We’re happy to report on our latest work for the Document Understanding product encompassing updates in the area of both classification & extraction
Definition of a default value for a Field
Have you ever wished for a fallback value to be populated in the Extraction Result, when a field could not be extracted? Have you ever wondered “Why manually inputting the same value, if it comes empty in documents?” - wonder no more! With the latest release, one is able to provide a “Default value” for fields, which will be populated in the Extraction Result in case no other value for the field has been found in the document. In this sense, one does not need to repeatedly select “False” when no checkbox is checked or provide a default value to not leave an input empty, because nothing else was extracted - it just works!
OCR updates
We have migrated the Omnipage OCR to .Net5 portable, so that you can now use it within Linux robots
Improved Classification Experience using the Intelligent Keyword Classifier
We are happy to report that we have improved the splitting algorithm: now the algorithm can take page numbers into consideration and does a better job at identifying where documents start and end. For example, it looks for “Page 1” or “3/3” or “Page 3 out of 3” to identify the starting and ending of a document, resulting in more accurate splitting.
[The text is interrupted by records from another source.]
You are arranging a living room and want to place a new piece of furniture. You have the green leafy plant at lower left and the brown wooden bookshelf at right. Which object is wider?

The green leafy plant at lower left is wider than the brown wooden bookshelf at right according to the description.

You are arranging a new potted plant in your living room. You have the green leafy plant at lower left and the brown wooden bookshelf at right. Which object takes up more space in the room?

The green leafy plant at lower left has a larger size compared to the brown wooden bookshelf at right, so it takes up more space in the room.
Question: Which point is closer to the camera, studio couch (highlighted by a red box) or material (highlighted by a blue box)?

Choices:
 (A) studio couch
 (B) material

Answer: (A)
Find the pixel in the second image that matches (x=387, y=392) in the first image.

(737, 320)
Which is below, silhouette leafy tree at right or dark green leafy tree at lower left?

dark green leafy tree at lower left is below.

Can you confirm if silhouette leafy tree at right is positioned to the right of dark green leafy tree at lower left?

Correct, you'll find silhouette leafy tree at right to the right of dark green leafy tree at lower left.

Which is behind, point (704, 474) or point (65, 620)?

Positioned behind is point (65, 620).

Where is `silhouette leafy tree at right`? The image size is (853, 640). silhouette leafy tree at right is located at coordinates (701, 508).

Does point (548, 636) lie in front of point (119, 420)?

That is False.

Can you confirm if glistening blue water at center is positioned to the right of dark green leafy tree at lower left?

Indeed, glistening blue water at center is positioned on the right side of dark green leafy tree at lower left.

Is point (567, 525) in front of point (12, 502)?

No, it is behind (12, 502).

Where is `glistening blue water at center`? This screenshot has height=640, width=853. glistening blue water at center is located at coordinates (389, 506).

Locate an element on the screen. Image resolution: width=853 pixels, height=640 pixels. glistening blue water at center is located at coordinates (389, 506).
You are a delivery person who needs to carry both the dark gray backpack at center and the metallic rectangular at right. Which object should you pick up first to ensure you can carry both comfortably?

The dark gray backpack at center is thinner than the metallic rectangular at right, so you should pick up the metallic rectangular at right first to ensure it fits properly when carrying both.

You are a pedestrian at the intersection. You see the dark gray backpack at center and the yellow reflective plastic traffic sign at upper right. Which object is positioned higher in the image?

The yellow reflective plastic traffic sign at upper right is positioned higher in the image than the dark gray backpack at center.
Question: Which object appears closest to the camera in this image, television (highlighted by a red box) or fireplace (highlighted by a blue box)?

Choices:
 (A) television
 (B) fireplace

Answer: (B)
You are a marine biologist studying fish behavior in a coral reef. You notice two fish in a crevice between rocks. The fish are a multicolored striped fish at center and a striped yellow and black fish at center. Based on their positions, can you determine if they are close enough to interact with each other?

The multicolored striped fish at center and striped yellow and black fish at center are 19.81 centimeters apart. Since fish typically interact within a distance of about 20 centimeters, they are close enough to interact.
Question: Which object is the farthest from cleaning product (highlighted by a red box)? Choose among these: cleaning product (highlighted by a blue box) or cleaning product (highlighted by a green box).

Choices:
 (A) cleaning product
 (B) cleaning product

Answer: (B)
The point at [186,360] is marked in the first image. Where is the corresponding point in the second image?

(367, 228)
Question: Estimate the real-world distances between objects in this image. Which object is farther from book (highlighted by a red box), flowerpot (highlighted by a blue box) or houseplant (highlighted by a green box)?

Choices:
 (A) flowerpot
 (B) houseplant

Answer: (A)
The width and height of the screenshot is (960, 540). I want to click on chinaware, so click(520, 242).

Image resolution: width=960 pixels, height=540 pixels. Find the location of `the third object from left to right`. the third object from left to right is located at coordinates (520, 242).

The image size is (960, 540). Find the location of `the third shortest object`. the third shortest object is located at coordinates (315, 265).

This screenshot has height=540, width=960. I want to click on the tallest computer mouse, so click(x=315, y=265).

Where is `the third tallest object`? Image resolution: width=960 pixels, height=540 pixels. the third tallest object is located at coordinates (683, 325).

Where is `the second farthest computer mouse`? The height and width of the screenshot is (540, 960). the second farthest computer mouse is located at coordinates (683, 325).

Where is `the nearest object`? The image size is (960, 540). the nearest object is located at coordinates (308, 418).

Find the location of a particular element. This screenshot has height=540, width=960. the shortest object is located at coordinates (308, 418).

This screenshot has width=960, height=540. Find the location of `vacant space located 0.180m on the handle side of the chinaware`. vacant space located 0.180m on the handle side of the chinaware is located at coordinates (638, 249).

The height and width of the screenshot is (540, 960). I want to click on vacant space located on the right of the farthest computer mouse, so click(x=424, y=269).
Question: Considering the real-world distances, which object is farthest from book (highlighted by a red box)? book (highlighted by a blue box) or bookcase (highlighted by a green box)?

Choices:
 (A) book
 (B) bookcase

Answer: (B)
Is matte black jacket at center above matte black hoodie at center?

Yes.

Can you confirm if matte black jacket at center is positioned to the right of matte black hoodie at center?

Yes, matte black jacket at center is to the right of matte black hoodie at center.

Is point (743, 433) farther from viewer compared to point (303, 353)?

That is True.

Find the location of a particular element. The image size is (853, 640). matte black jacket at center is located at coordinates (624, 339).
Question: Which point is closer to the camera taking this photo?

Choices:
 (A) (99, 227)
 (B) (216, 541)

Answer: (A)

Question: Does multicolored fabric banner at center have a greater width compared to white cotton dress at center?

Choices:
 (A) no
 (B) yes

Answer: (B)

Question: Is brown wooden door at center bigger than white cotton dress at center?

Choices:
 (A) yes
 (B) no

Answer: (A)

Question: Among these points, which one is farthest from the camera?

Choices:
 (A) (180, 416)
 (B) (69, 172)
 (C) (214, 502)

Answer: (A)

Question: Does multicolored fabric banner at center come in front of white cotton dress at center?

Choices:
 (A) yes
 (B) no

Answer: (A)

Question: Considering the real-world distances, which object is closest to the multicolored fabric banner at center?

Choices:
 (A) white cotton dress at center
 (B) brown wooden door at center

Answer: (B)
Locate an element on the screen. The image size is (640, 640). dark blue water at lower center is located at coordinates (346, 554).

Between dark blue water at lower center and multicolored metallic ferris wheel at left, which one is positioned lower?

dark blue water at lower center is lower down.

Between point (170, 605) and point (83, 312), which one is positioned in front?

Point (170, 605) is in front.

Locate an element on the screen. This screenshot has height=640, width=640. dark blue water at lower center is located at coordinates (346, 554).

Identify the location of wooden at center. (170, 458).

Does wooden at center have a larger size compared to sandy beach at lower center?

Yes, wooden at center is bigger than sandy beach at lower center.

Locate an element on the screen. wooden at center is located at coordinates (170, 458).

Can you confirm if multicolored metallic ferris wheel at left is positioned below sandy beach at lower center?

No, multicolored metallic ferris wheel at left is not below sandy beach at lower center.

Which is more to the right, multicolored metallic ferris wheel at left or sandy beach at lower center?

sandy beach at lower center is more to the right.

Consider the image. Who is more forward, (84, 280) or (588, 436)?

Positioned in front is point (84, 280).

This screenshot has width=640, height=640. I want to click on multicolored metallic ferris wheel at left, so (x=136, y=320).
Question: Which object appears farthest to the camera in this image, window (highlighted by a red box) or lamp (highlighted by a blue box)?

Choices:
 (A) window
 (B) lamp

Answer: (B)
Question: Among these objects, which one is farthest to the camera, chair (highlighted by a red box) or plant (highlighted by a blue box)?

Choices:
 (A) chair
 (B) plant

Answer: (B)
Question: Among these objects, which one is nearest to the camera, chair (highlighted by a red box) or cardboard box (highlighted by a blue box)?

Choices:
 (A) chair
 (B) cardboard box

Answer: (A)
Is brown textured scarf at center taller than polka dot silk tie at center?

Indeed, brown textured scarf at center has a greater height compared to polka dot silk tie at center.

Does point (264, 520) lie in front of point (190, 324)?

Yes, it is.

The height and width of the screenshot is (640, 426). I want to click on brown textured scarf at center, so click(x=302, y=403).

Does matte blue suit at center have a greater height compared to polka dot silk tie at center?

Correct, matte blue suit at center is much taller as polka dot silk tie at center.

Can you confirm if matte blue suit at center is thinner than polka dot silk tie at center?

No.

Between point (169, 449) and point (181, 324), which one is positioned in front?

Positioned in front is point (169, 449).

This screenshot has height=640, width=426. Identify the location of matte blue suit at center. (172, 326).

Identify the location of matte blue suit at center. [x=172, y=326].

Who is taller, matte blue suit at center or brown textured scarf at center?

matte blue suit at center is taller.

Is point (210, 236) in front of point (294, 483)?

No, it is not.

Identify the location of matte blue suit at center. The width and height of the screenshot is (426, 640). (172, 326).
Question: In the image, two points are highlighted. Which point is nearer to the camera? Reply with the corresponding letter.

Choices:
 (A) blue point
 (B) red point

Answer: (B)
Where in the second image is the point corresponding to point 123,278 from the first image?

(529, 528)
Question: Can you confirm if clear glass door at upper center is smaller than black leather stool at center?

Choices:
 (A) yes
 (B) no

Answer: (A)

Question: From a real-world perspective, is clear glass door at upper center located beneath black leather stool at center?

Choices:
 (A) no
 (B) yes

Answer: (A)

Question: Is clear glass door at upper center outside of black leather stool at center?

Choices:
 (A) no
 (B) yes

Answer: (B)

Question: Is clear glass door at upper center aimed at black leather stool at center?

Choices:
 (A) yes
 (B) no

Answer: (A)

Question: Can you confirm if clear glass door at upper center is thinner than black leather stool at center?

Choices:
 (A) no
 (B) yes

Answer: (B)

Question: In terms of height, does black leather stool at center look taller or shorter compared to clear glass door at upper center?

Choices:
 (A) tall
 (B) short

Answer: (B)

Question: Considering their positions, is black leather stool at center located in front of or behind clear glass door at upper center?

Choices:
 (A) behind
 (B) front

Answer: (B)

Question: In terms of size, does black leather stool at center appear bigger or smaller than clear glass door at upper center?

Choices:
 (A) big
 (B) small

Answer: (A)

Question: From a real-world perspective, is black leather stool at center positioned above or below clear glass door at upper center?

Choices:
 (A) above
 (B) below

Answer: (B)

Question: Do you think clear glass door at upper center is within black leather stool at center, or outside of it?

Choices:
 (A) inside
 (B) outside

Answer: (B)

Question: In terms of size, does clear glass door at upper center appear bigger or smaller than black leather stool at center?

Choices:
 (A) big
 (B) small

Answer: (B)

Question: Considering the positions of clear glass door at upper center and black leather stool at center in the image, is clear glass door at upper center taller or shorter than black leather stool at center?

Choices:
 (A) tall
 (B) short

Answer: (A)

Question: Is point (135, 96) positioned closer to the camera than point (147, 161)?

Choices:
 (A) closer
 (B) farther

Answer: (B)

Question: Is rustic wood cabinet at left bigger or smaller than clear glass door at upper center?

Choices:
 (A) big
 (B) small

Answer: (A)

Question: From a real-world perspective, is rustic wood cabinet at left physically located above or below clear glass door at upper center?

And in case you do not want to use the splitting algorithm provided with the Intelligent Keyword Classifier, you know have the option to disable it. Until now, the algorithm would split documents even if if splitting wasn’t necessary. Now, the splitting feature can be disabled using a checkbox option.
Finally, we have also improved the splitting algorithm to better split documents of the same type within a file - shall you not notice our improvements, please reach out - we’re happy to help out!
Reporting of the Text Type in the Extraction Result
Text can come in documents either as handwritten or printed, checkboxes or other elements. With the latest release, the Extraction Result also makes this information available for you to consume, enabling the use case in which handwritten documents are sent for validation or checkboxes are further collected & processed.